I've been having the hardest time with dressing, too. Ok, so after Ramadan, all my jeans are 2 sizes too big, so they don't show anything anymore -- but now they slip down and I can't bend right for sujud.

Funny -- six months ago, I was out looking for clothes to show off my butt and cleavage because I wanted to look good. Now, I am looking for just the opposite. Funny how the same stores couldn't satisfy either effort.

The thrift store has been my saving grace -- second-hand floor-length skirts are out there and I found 2 of them.

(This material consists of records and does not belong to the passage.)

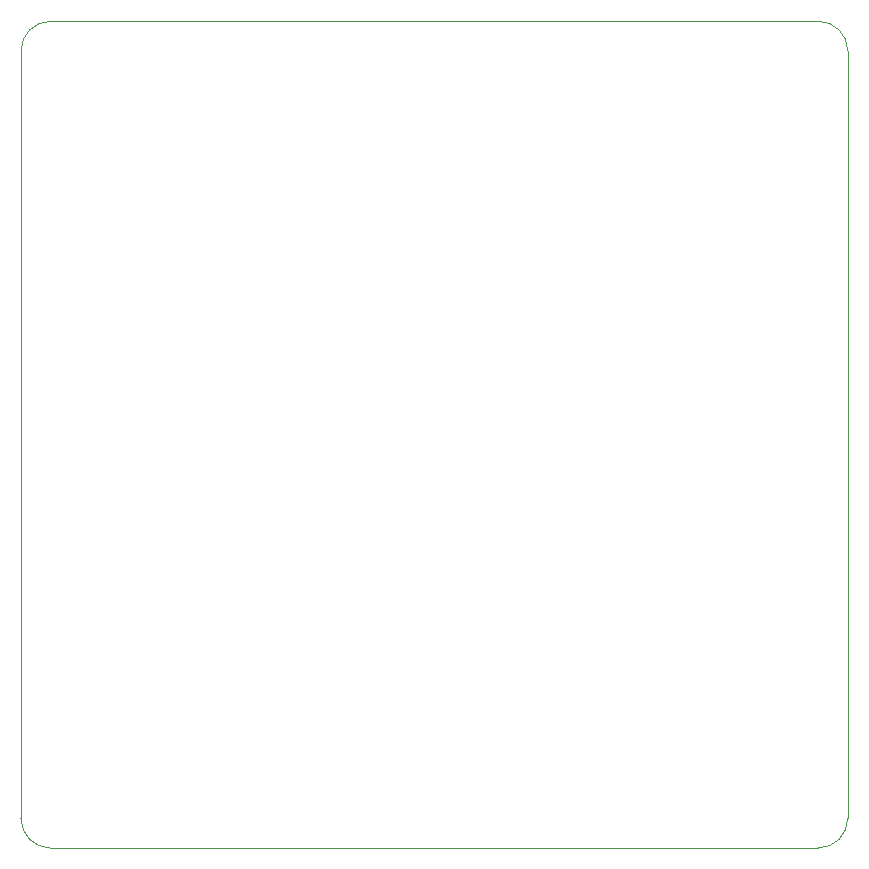
<source format=gbr>
%TF.GenerationSoftware,KiCad,Pcbnew,8.0.4*%
%TF.CreationDate,2024-08-28T23:49:55-07:00*%
%TF.ProjectId,Modubot,4d6f6475-626f-4742-9e6b-696361645f70,rev?*%
%TF.SameCoordinates,Original*%
%TF.FileFunction,Profile,NP*%
%FSLAX46Y46*%
G04 Gerber Fmt 4.6, Leading zero omitted, Abs format (unit mm)*
G04 Created by KiCad (PCBNEW 8.0.4) date 2024-08-28 23:49:55*
%MOMM*%
%LPD*%
G01*
G04 APERTURE LIST*
%TA.AperFunction,Profile*%
%ADD10C,0.050000*%
%TD*%
G04 APERTURE END LIST*
D10*
X178360000Y-71420000D02*
G75*
G02*
X180860000Y-73920000I0J-2500000D01*
G01*
X180860000Y-73920000D02*
X180860000Y-138920000D01*
X113360000Y-141420000D02*
G75*
G02*
X110860000Y-138920000I0J2500000D01*
G01*
X113360000Y-71420000D02*
X178360000Y-71420000D01*
X178360000Y-141420000D02*
X113360000Y-141420000D01*
X110860000Y-138920000D02*
X110860000Y-73920000D01*
X110860000Y-73920000D02*
G75*
G02*
X113360000Y-71420000I2500000J0D01*
G01*
X180860000Y-138920000D02*
G75*
G02*
X178360000Y-141420000I-2500000J0D01*
G01*
M02*

</source>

What I don't understand, is that in Catholic Churches, there are always groups of old ladies who sew things for the church to sell to raise money for various events and charities. Usually, they sew tacky things like vacuume cleaner covers that look like Raggedy Ann (not in hijab), but if you ask them, they can sew almost anything. Aren't there old ladies in the masjid that sew? Would be "sew" nice if they could be convinced to make jilbab.

Anonymous said...

Maa shaa'Allah. Keep up the good work. Jilbaab is a part of our identity.
There is no choice over whether we can or cant wear the Jilbaab. It has been mentioned in the Qur'aan. Pls have a look at the following link:

may Allaah increase us all in more and more knowledge and implementation. aameen

Lubana said...

Assalamu Alaikum Sister Amy,

I enjoy reading your blogging. I think it's amazing how you're trying to wear jilbab and it's not as easy as some would say. It can be difficult for us to go from wearing jeans to dresses lol (especially if you were a tomboy like me). So a slow transition is a good idea. I started to wear long shirts with jeans at first. Then I wore blazers with long skirts (cuz of my job) then I started to wear dresses with blazers and now I wear abaya's with blazers and it looks quite elegant and chic.If you're choosing abaya or jilbab I recommend Abaya since it comes with a matching shayla (hijab but longer). But it can be difficult to wear that in Canada or America. Too much stereotype against a black only garment, so accent it with a blazer. As for the finances, ya it can be hard, but it's good to slowly build your wardrobe. I hope you continue to write amazing posts. BTW Allah sees your heart so no worries. Like sister Taiyyaba said "I'm with you!"

Lubana said...

Assalamu Alaikum Sister Amy,

I enjoy reading your blog. I think it's amazing how you're trying to wear jilbab and it's not as easy as some would say. It can be difficult for us to go from wearing jeans to dresses lol (especially if you were a tomboy like me). So a slow transition is a good idea. I started to wear long shirts with jeans at first. Then I wore blazers with long skirts (cuz of my job) then I started to wear dresses with blazers and now I wear abaya's with blazers and it looks quite elegant and chic. If you're choosing abaya or jilbab I recommend Abaya since it comes with a matching shayla (hijab but longer). But it can be difficult to wear that in Canada or America. Too much stereotype against a black only garment, so accent it with a blazer. As for the finances, ya it can be hard, but it's good to slowly build your wardrobe. BTW Allah sees your heart so no worries. Like sister Taiyyaba said "I'm with you!"